/ notes · 16 mai 2026 · mémoire · wearables · design
L'assistant qui se souvient
Pas un Jarvis. Une réflexion sur ce que cela voudrait dire que l'assistant dans mes lunettes se souvienne des bonnes choses, et lesquelles il devrait oublier à dessein.
Quand les gens voient un affichage tête haute qui parle à un grand modèle de langage, la référence qu’ils saisissent est Jarvis. Cette comparaison fait beaucoup de travail, et l’essentiel est le mauvais travail. Jarvis est un personnage. Ce que je construis, et plus encore ce à quoi je pense pendant que je le construis, c’est la chose beaucoup plus petite et beaucoup plus utile dans l’ombre de ce personnage : un assistant dont la seule superpuissance est de se souvenir de ce que je lui ai demandé de retenir.
C’est une réflexion à la première personne, pas une promesse produit. Je ne cherche pas à livrer un Jarvis. Je cherche à penser clairement à ce que la mémoire devrait et ne devrait pas être dans une pile d’IA personnelle, et la version honnête de cette pensée est plus intéressante que la version marketing.
L’observation de départ, c’est que la « mémoire » dans les produits LLM actuels est surtout deux choses. Le modèle a une connaissance d’entraînement, qui est large mais gelée et qui ne me concerne pas. Et il a une fenêtre de contexte, qui concerne le maintenant mais se dissipe à la fin de la conversation. Ni l’une ni l’autre n’est ce que je veux dire quand je dis vouloir que l’assistant se souvienne.
Ce que je veux est plus proche d’un journal de bord. Trois propriétés.
Explicite. Les choses entrent en mémoire parce que je l’ai dit, ou parce qu’une règle que j’ai écrite l’a dit. Rien n’est silencieusement absorbé. Si l’assistant se souvient d’une date, d’une préférence ou d’une décision, je peux pointer la ligne où c’est écrit.

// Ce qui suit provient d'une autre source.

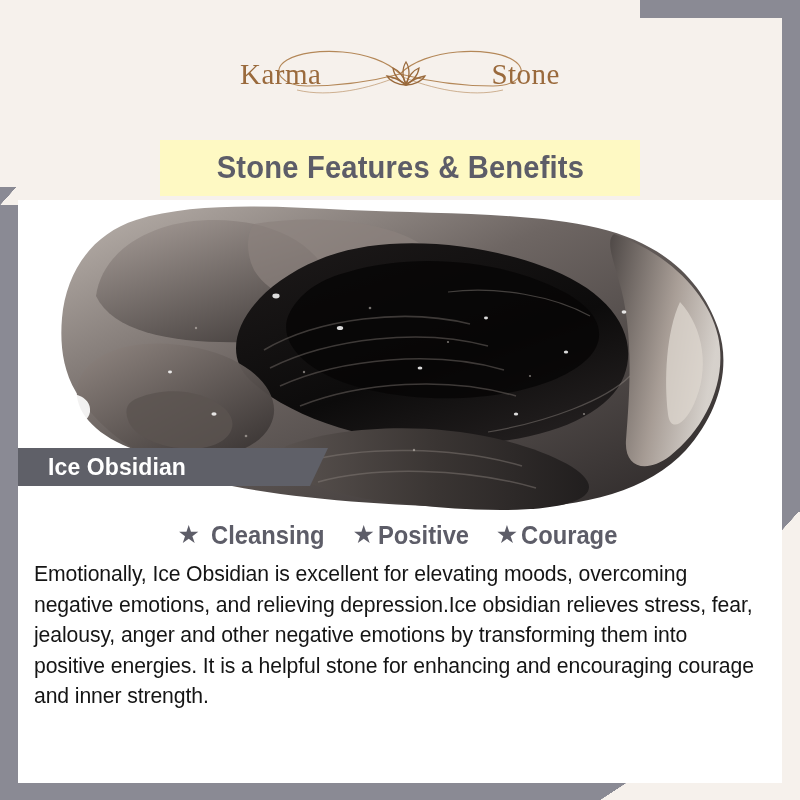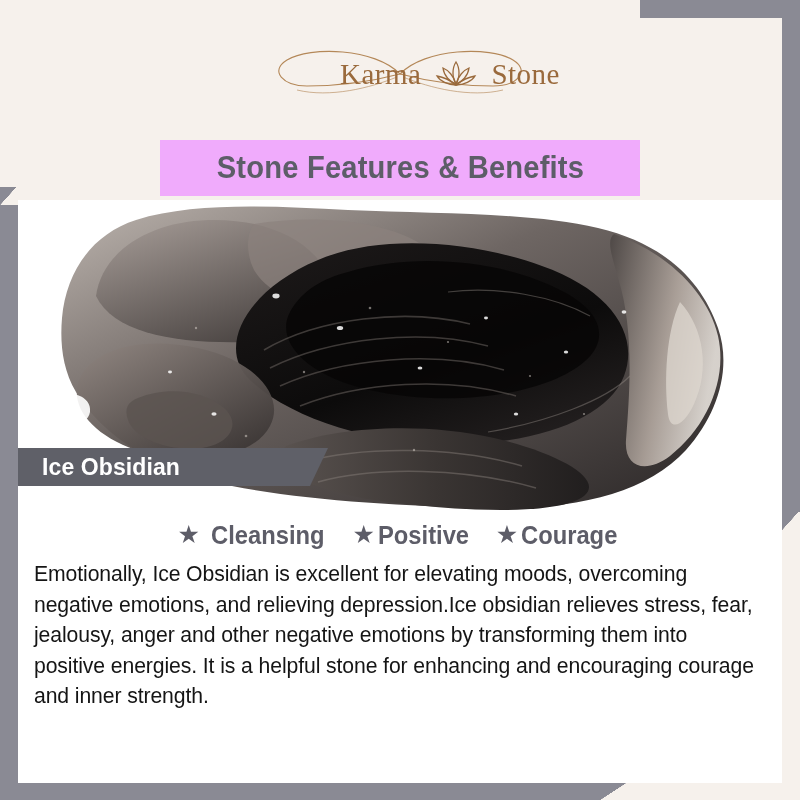--- a/index.html
+++ b/index.html
@@ -37,7 +37,7 @@
   .header{position:absolute;left:0;top:0;width:800px;height:200px;background:#f6f1ec;}
   .logo{
     position:absolute;left:50%;top:46px;transform:translateX(-50%);
-    display:flex;align-items:center;justify-content:flex-end;gap:12px;
+    display:flex;align-items:center;justify-content:space-between;gap:12px;
     width:320px;height:56px;
   }
   .logo-word{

Inspectable. Le stockage est un répertoire de petits fichiers texte, pas un nuage d’embeddings invisible. Je peux lire tout ce qui est « en mémoire » à tout moment. Il n’y a pas de surprise.
Borné. La mémoire a un quota. Les nouveaux faits évincent les anciens, sauf si je les promeus. Le défaut, c’est d’oublier. L’exception, c’est de garder, et cette exception requiert une raison.

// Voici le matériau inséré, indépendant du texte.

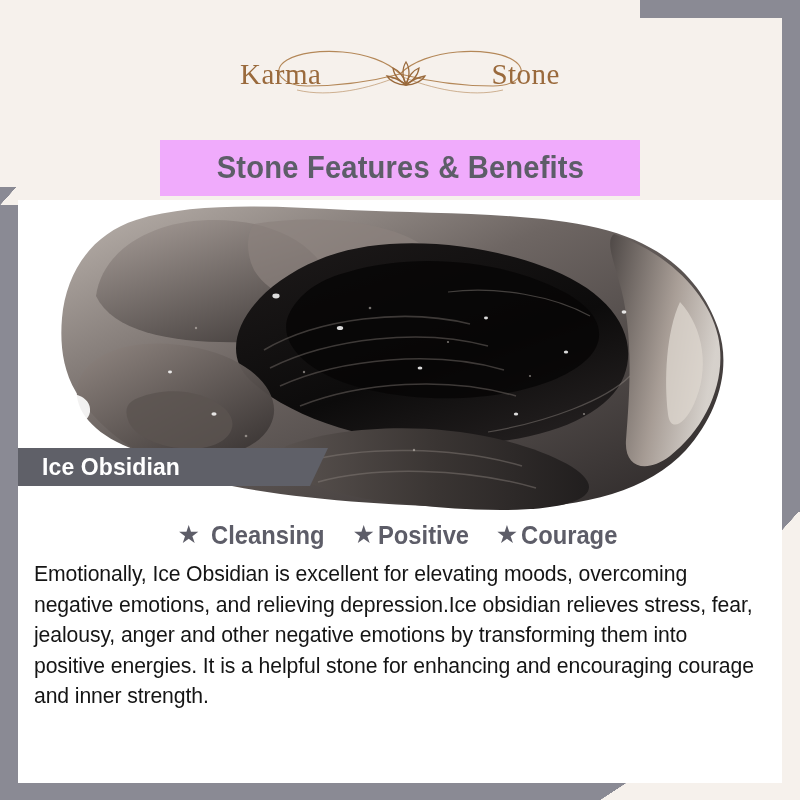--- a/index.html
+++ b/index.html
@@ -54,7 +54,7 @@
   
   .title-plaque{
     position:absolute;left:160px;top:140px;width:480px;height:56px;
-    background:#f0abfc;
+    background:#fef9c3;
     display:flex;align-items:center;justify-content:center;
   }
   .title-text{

La raison pour laquelle cette forme compte n’est pas une nostalgie du texte brut. C’est que les trois propriétés font que l’assistant a la sensation d’un outil plutôt que d’une présence. Une présence se souvient de tout et l’on ne peut pas dire de quoi. Un outil se souvient de ce que vous avez demandé, et l’on peut dire exactement de quoi.
C’est aussi la partie où il faut être honnête sur ce qui est construit et ce qui n’est qu’assis dans ma tête.
Ce qui est construit : une petite couche de mémoire fondée sur des fichiers, lue par l’agent local au début de chaque session. Elle connaît des choses que je lui ai dites explicitement : mes langues, le projet sur lequel je travaille, les livres que je suis. Elle peut proposer de nouvelles mémoires à la fin d’une session ; je lis les propositions le week-end et je les garde ou les raye.
Ce qui n’est pas construit : rien qui mériterait le nom de Jarvis. Il n’y a pas de comportement autonome. Pas de relances proactives. Pas de conscience « ambiante » de ce que je fais. L’assistant, à tout moment, dort jusqu’à ce que je lui parle. C’est par conception et non par paresse. La première fois que je laisserai un agent décider seul quand m’interrompre, ce sera après avoir compris pourquoi je veux être interrompu, et je ne l’ai pas encore compris.
Quelques contraintes honnêtes qui apparaissent quand on essaie de concevoir la mémoire avec soin.
Oublier est plus dur que se souvenir. Ajouter des faits, c’est une ligne. Les élaguer demande une politique. J’utilise pour l’instant une revue hebdomadaire à la main, ce qui n’est pas scalable, mais m’apprend à quoi la politique devrait ressembler.
La plupart des « mémoires » sont du bruit. Les faits intéressants d’une semaine sont cinq ou six. Le reste est du journal. Le but d’une couche de mémoire est de faire émerger les cinq, pas de consigner le reste.
La voix de l’assistant est surtout la voix de sa mémoire. Si la mémoire est curée, l’assistant sonne curé. Si la mémoire est déversée, l’assistant sonne comme un chatbot qui essaie de se souvenir de votre anniversaire.
Le cadre auquel je reviens sans cesse : je ne veux pas d’un assistant qui prétend me connaître. Je veux un assistant qui tient le petit ensemble de choses que je lui ai demandé de tenir, et qui est honnête sur les limites de cet ensemble. C’est beaucoup moins que Jarvis, et beaucoup plus utile.